Google vient d'annoncer l'intégration de la saisie vocale dans Docs et Keep. Traduisez : Google veut que vous parliez à vos documents, pour que lui, en retour, puisse vous écouter encore plus efficacement. Quel bond en avant pour la productivité. Sauf que derrière cette mise à jour toute mignonne, il y a surtout une machine à aspirer vos mots, vos listes de courses et vos idées géniales.
Une révolution ? Non, une extension de micro
Laissez tomber le battage : la reconnaissance vocale de Google existe depuis des lustres. Ce qui change, c'est qu'au lieu de taper vos notes, vous allez les murmurer à votre écran. Google vante le gain de temps. Mais le vrai gain, c'est pour lui : vos enregistrements vocaux sont une mine d'or pour entraîner ses modèles d'IA, affiner sa compréhension de vos accents, de vos hésitations, de votre humeur.

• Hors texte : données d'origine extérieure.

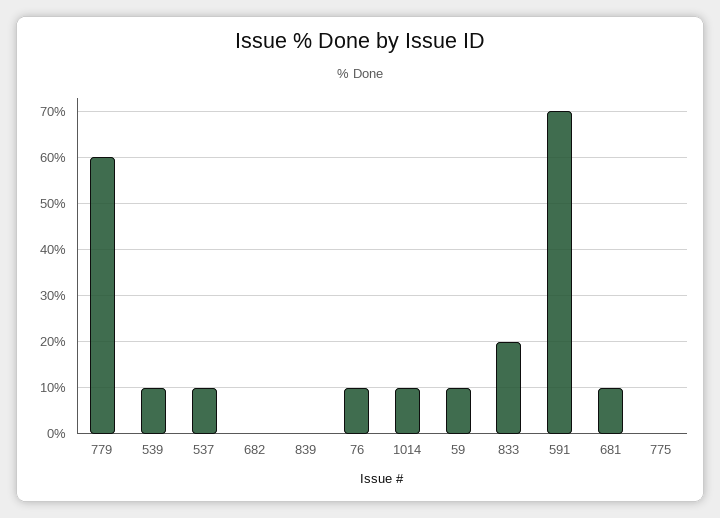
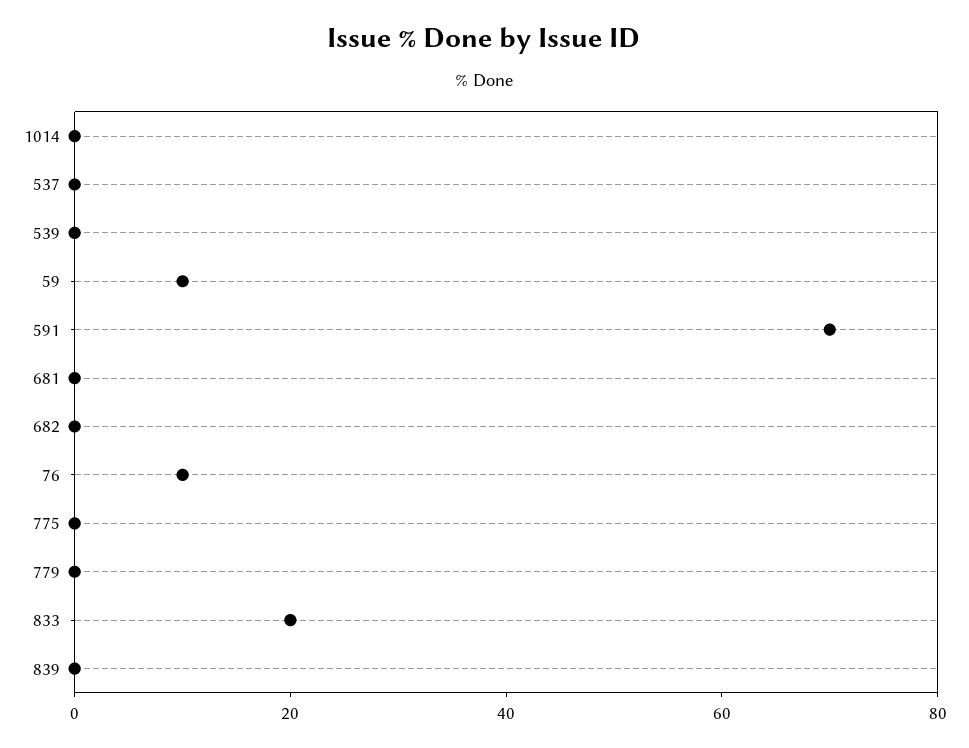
779: 60 -> 0
539: 10 -> 0
537: 10 -> 0
1014: 10 -> 0
681: 10 -> 0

Chaque phrase dictée est une donnée qui finit dans les serveurs de Mountain View, soigneusement étiquetée. Et on connaît la fiabilité de Google en matière de respect de la vie privée.
Souvenez-vous du scandale des transcriptions
En 2019, on apprenait que des sous-traitants de Google écoutaient des centaines d'heures d'enregistrements vocaux d'utilisateurs, y compris des conversations privées, pour améliorer Assistant. Scandale. Promesses. Rien n'a changé. Aujourd'hui, Google nous vend la même fonctionnalité, mais en l'habillant de « productivité ». La différence ? Maintenant, vous lui donnez l'autorisation explicite d'enregistrer votre voix, via une interface souriante. Les mêmes causes produiront les mêmes effets : vos « draft » deviendront des échantillons d'apprentissage.

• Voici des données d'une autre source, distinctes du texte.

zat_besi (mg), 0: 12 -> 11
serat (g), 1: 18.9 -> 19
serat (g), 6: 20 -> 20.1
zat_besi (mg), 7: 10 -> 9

Qui se goinfre, qui se fait rouler
Google, évidemment. L'utilisateur lambda, naïf, croit gagner du temps. En réalité, il échange ses intonations, ses pauses, son vocabulaire contre un service bancal : la dictée vocale de Google reconnaît mal les termes techniques, bute sur les accents régionaux et vous oblige à dire « virgule » comme un robot des années 80. Pendant ce temps, des concurrents comme Whisper d'OpenAI font déjà mieux, sans vendre vos données à des annonceurs. Mais Google mise sur son écosystème verrouillé : une fois que vous aurez dicté votre note de frais dans Keep, vous serez trop paresseux pour partir.

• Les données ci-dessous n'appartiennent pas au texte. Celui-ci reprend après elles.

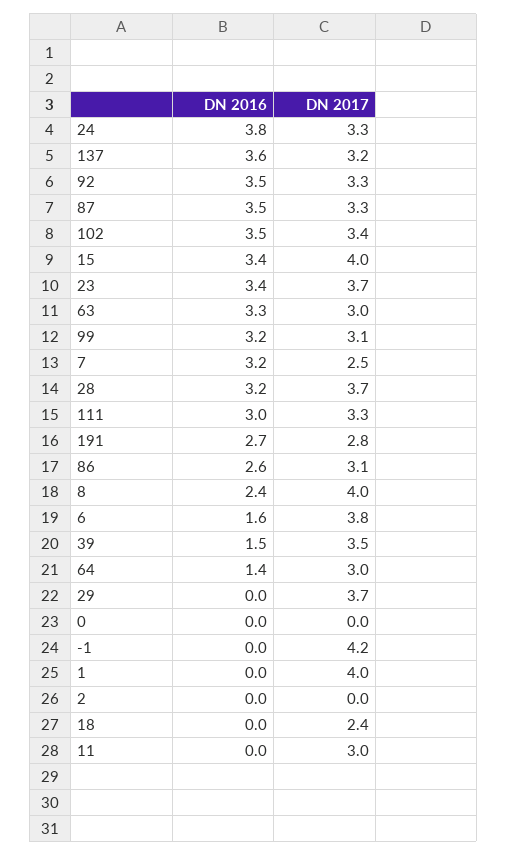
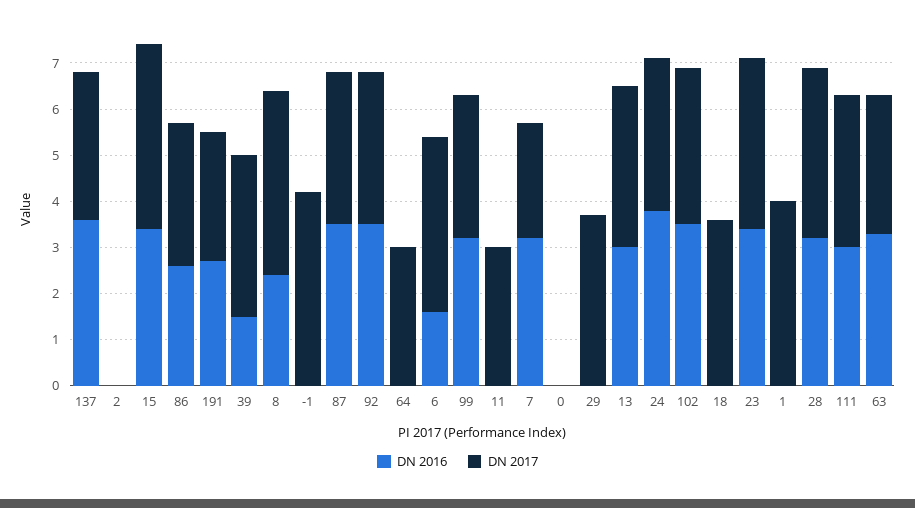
DN 2016, 64: 1.4 -> 0
DN 2017, 18: 2.4 -> 3.5
DN 2016, 13: none -> 3
DN 2017, 13: none -> 3.5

Le vrai gain de productivité ? Pour les avocats de Google
La mise à jour est déployée pour Workspace, donc surtout en milieu professionnel. Traduisez : votre employeur pourra bientôt exiger que vous dictiez vos rapports, et Google récoltera les fruits de votre voix. Les conditions d'utilisation de Workspace autorisent déjà Google à analyser vos contenus pour améliorer ses services. Ajoutez la voix, et vous obtenez un système d'espionnage légalisé qui vous paye en confort (relatif) de saisie. Les syndicats devraient s'emparer du sujet : combien d'entreprises vont forcer leurs salariés à activer le micro, sous prétexte d'efficacité ?
Conclusion : Parler à son document, c'est se taire sur ses droits
Google ne réinvente pas la roue, il réinvente le pipeau. La voice-to-text est un outil utile dans des cas très précis (mobilité, accessibilité). Mais en faire une fonctionnalité standard, c'est surtout une opération de collecte de données massive, présentée comme une faveur. Alors, avant de dicter votre prochain chef-d'œuvre dans Docs, demandez-vous : est-ce que vous dictez vraiment, ou est-ce que Google vous fait parler dans son micro ? La nuance est de taille, et elle coûte votre vie privée.